Abstract
Purpose: :
To determine whether intraoperative injection of Kenalog into surgical site during transcutaneous (external) dacryocystorhinostomy (DCR) decreases the rate of DCR failure.
Methods: :
DCR is the treatment of choice in most patients with acquired nasolacrimal duct obstruction. Second attempts following failed DCR, no matter which approach, have a significantly higher failure rate. Currently there are no recommendations on using intraoperative steroid injections during primary DCR to reduce rate of reobstruction. We performed a retrospective chart review of one oculoplastic surgeon's experience who after 9 years in practice started injecting 0.3ml of Kenalog 40mg/ml intraoperatively into the lacrimal sac during primary external DCR without flaps and with silastic intubation. Similar surgical technique was maintained throughout the years. Inclusion criteria were patients status-post DCR without Kenalog injection that were operated on during 4 years prior to surgeon starting Kenalog use and patients status-post DCR with Kenalog injection thereafter (also a 4 year experience). Successful DCR was defined by symptom relief with partial or complete patency at follow up which ranged from 3 months to 3 years. Exclusion criteria were history of trauma and pediatric cases.

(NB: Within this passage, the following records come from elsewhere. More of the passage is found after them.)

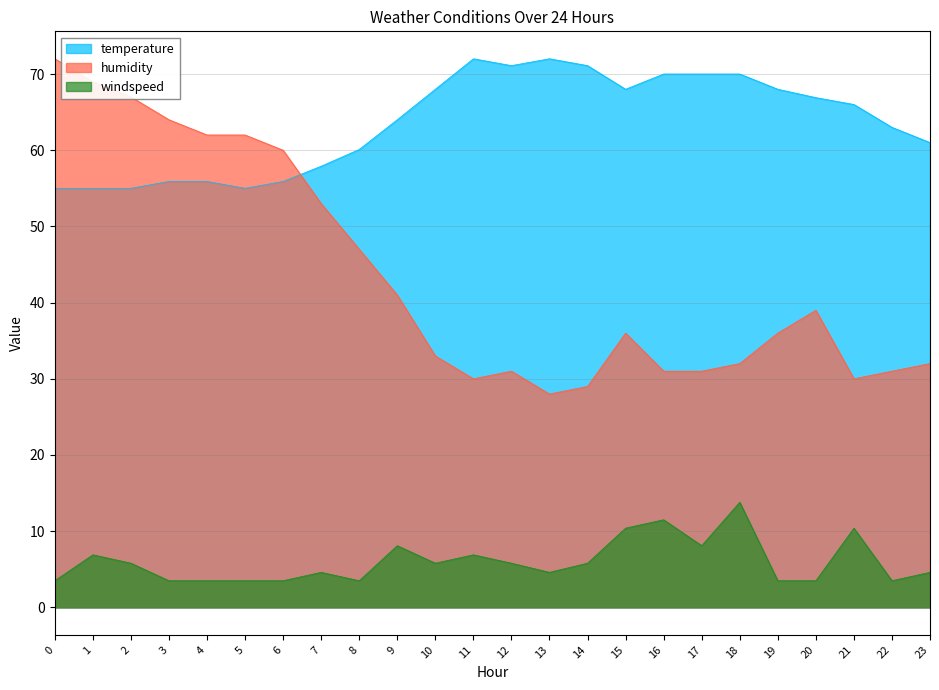

What is the difference between the second highest and minimum values in the temperature series?

17.0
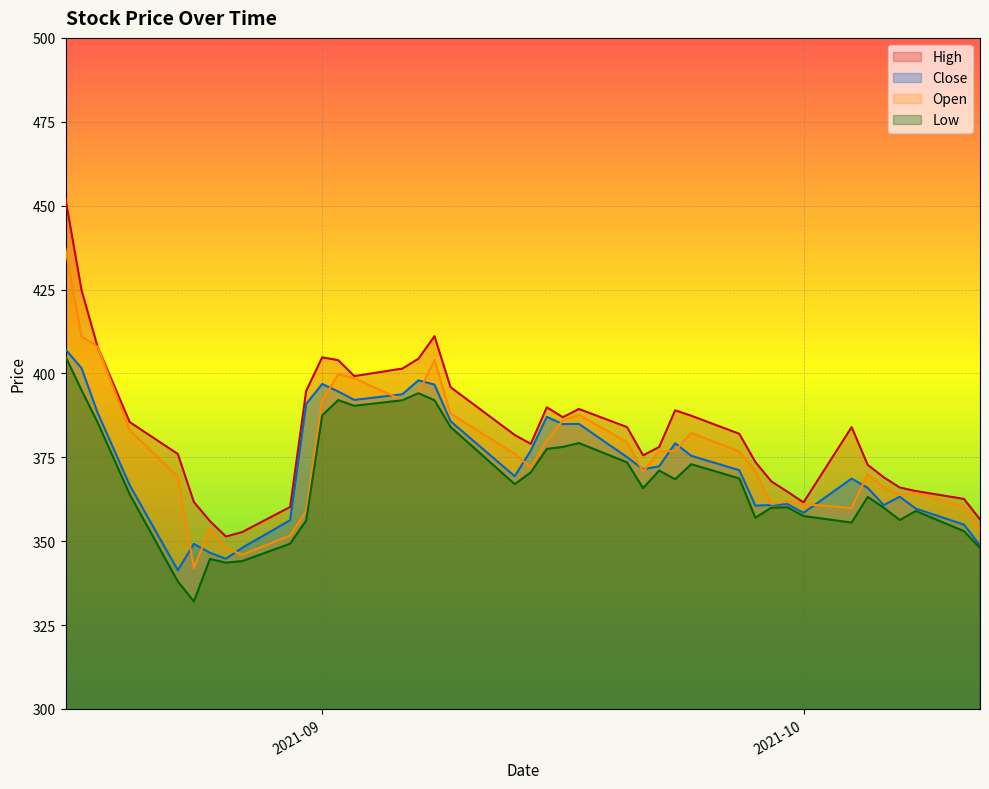

How many times do Open and Close cross each other?

14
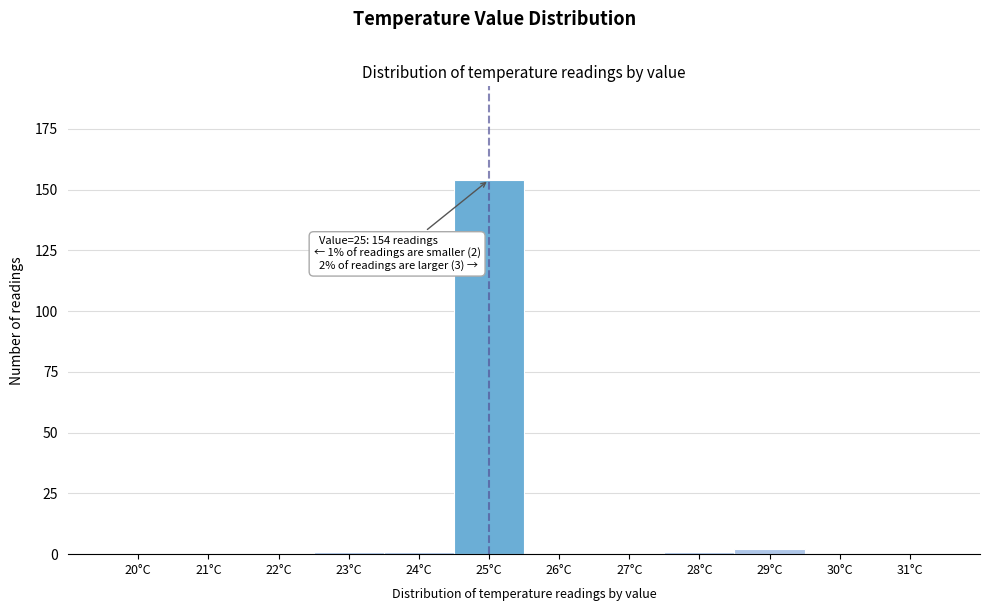

Reading right to left, transcribe all the data shown in this chart.

31°C=0	30°C=0	29°C=2	28°C=1	27°C=0	26°C=0	25°C=154	24°C=1	23°C=1	22°C=0	21°C=0	20°C=0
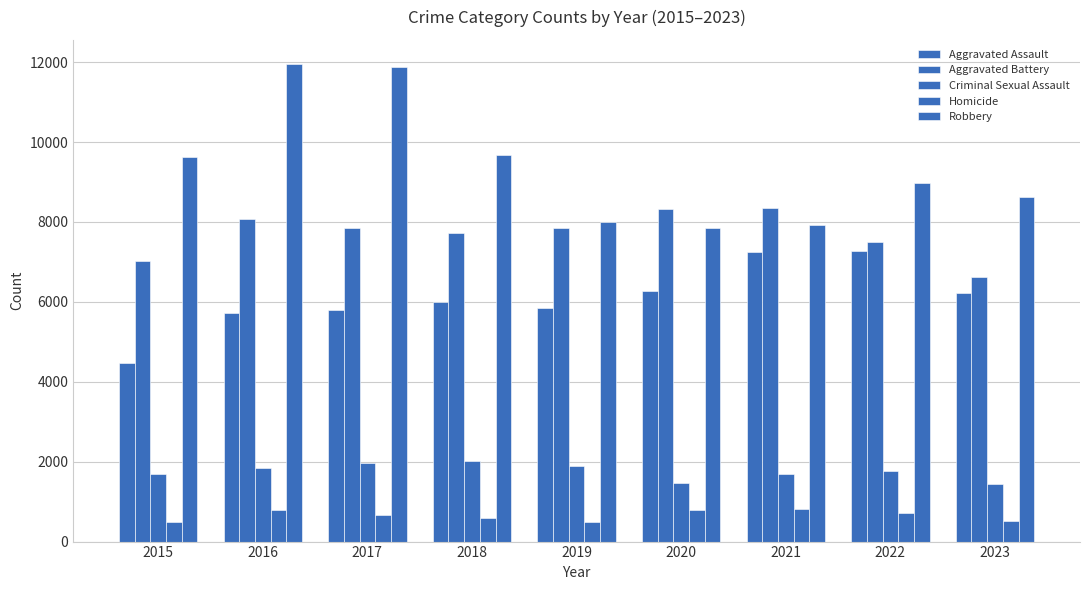

True or false: Criminal Sexual Assault has a value of 1960 at 2017.

True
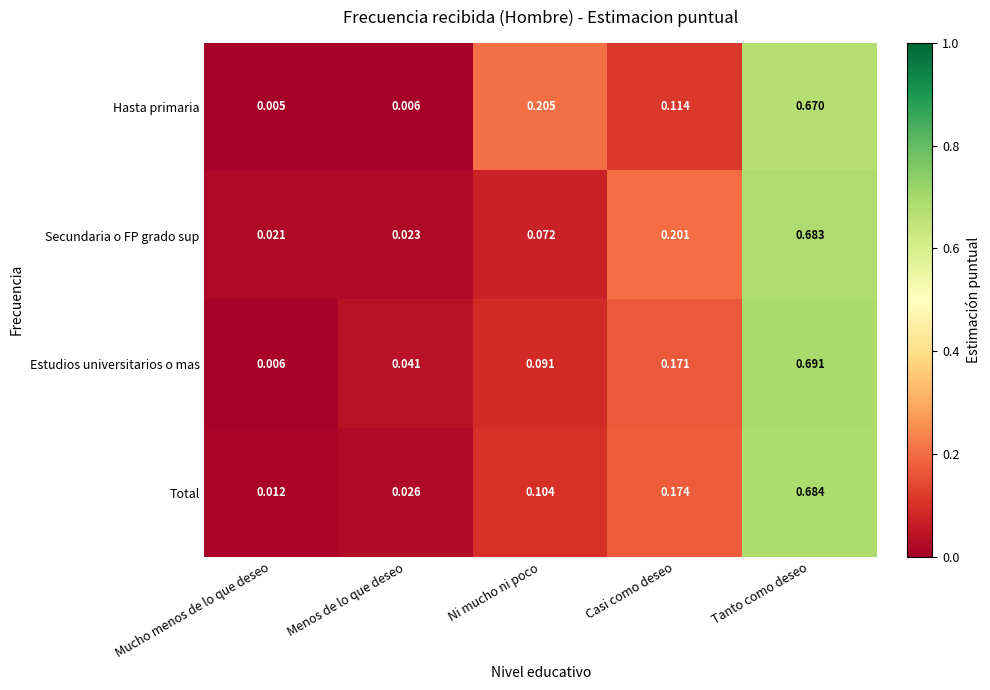

How many distinct data groups are displayed?

4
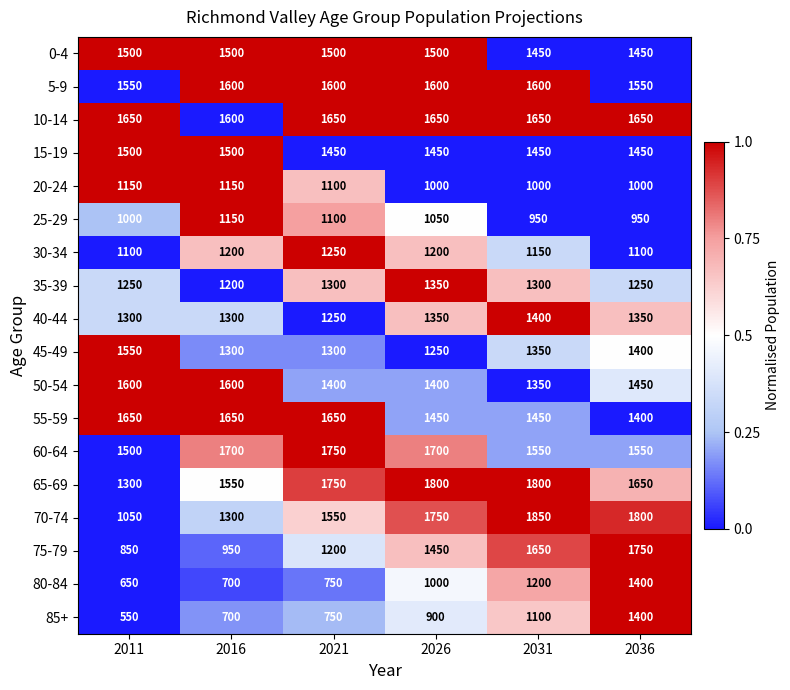

What is the greatest value displayed?

1850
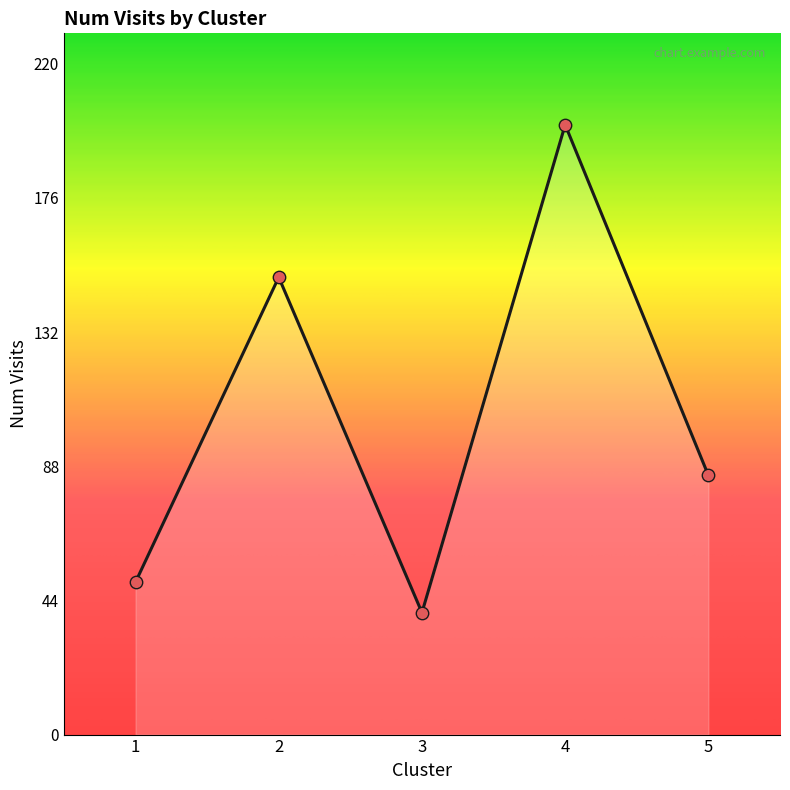

What is the change in value from 1 to 4?

+150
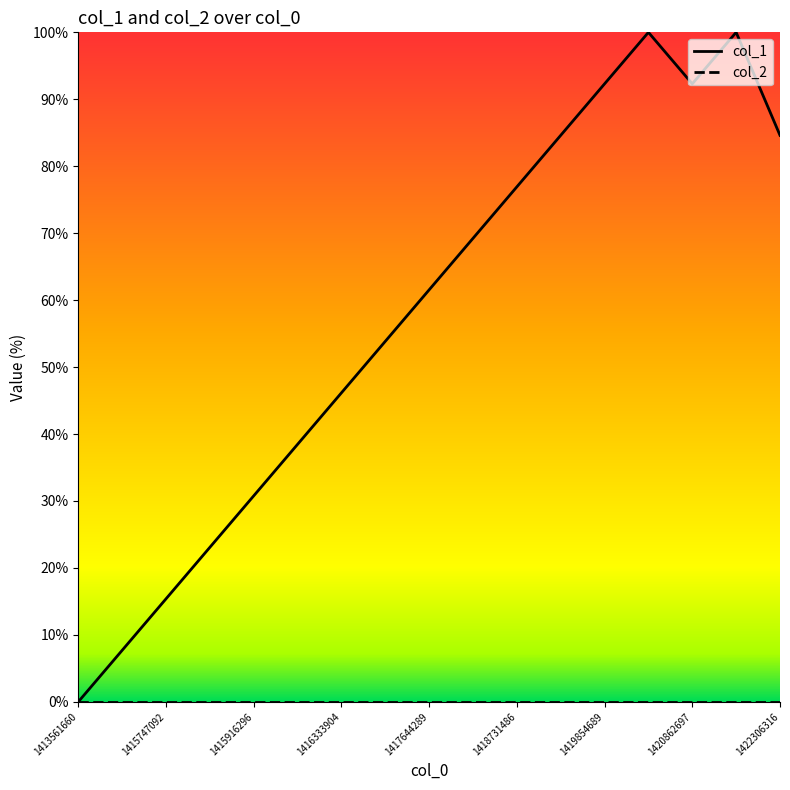

At how many categories does at least one series exceed 36?

12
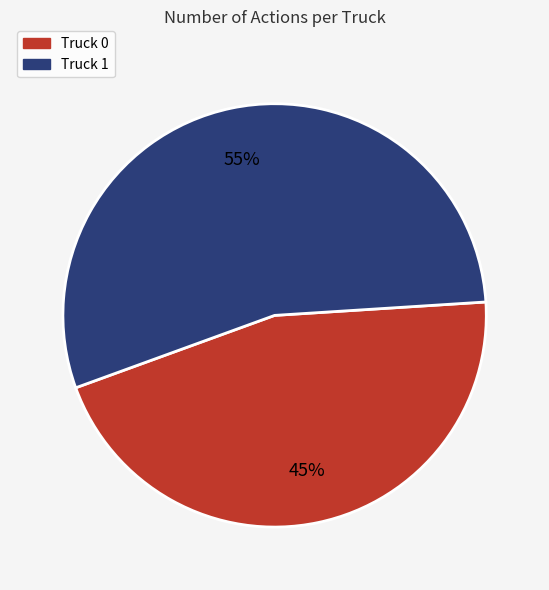

To the nearest percent, what is the combined percentage of Truck 0 and Truck 1?

100%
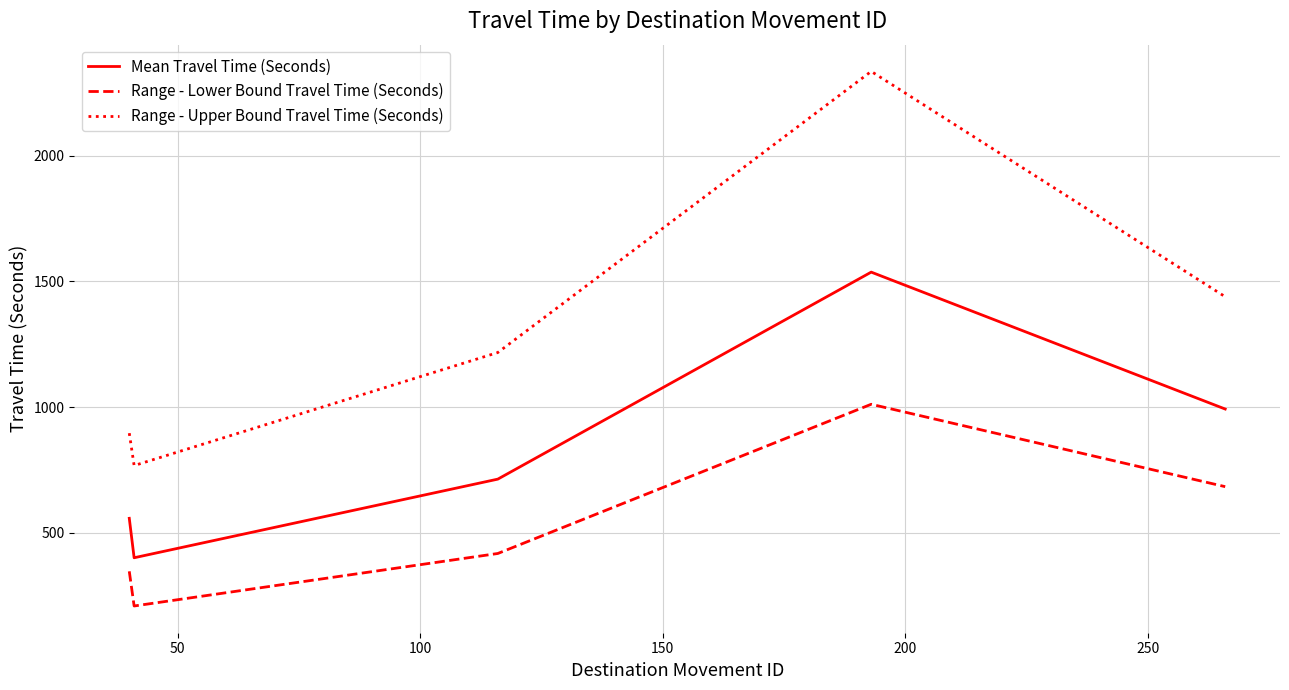

What is the smallest value displayed?

208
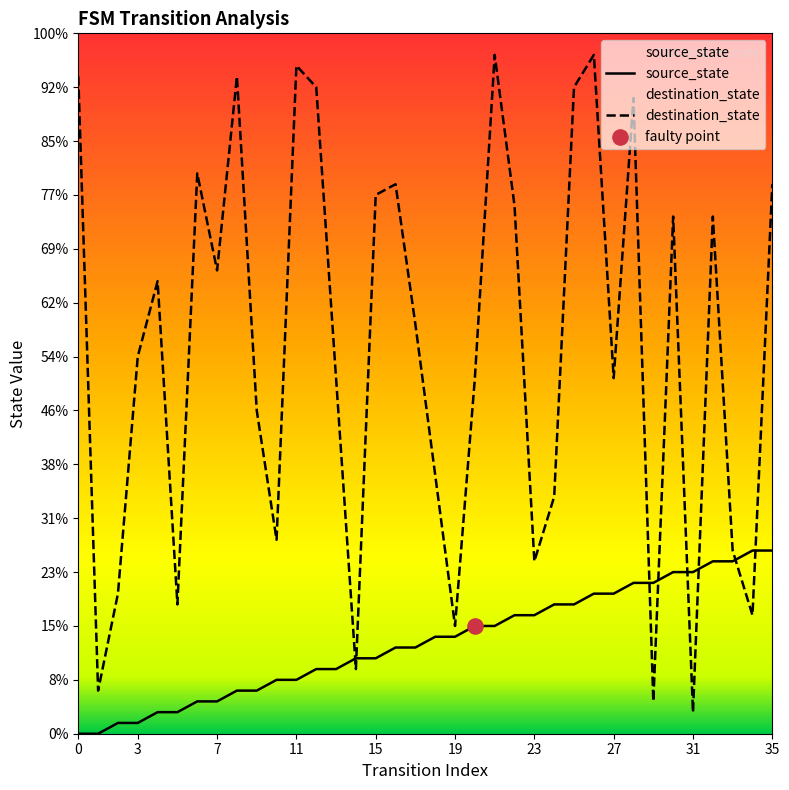

At which category is the sum across all series the highest?

26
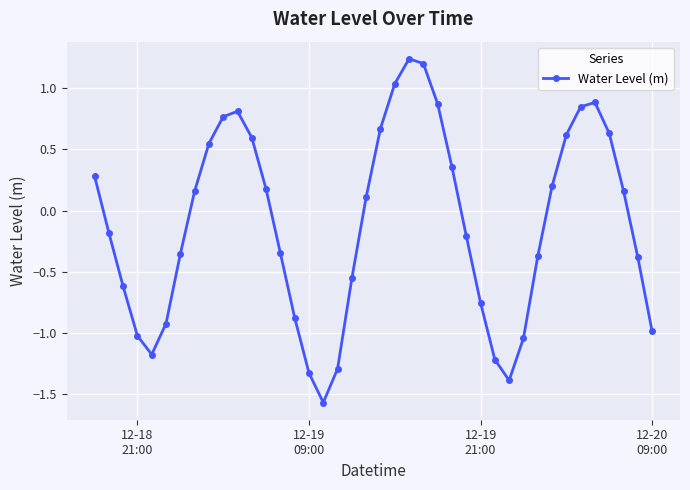

Is this an area chart (filled region under the line)?

No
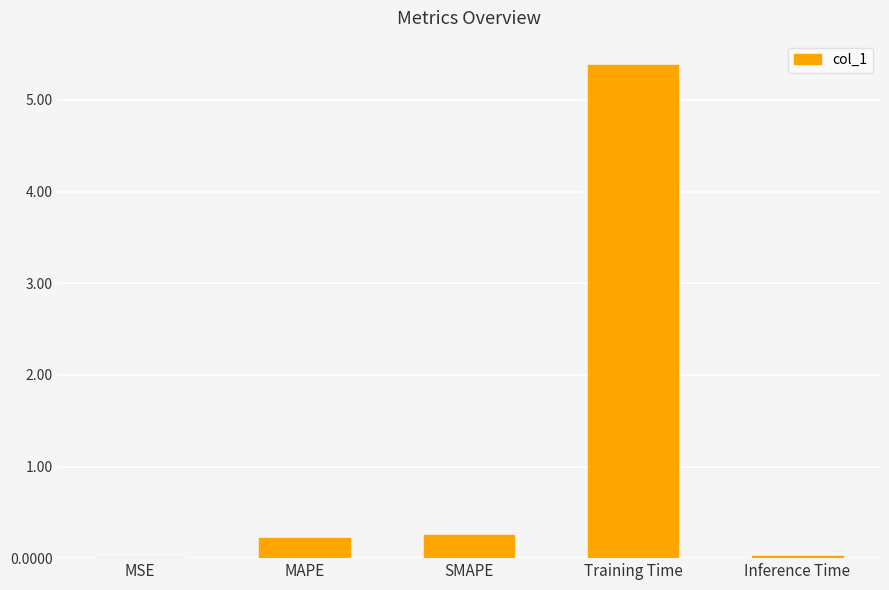

Which has a higher value, MSE or SMAPE?

SMAPE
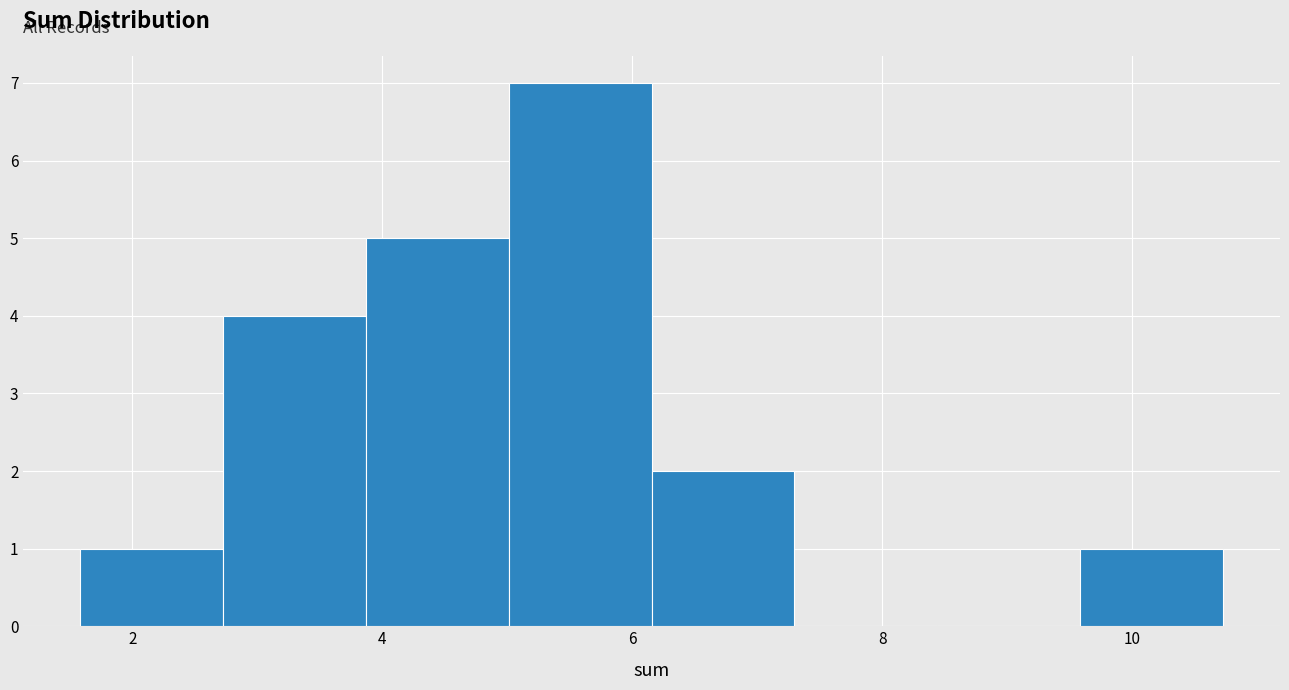

Over which range of the x-axis is the bar tallest?

5.0 to 6.2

Forty-six eyes of patients without Kenalog injection and sixty-eight eyes of patients with Kenalog injection were reviewed and rate of patency, symptom relief and reobstruction were recorded and analyzed for each group.
Results: :
Rate of successful primary external DCR without flaps without Kenalog injection was 83%, and with Kenalog injection 92%.
Conclusions: :
Intraoperative Kenalog injection into surgical site during transcutaneous (external) dacryocystorhinostomy significantly decreases the rate of DCR failure and thus minimizes need for additional surgery. Proposed mechanism is by decreasing inflammation and preventing scarring at the level of the lacrimal sac.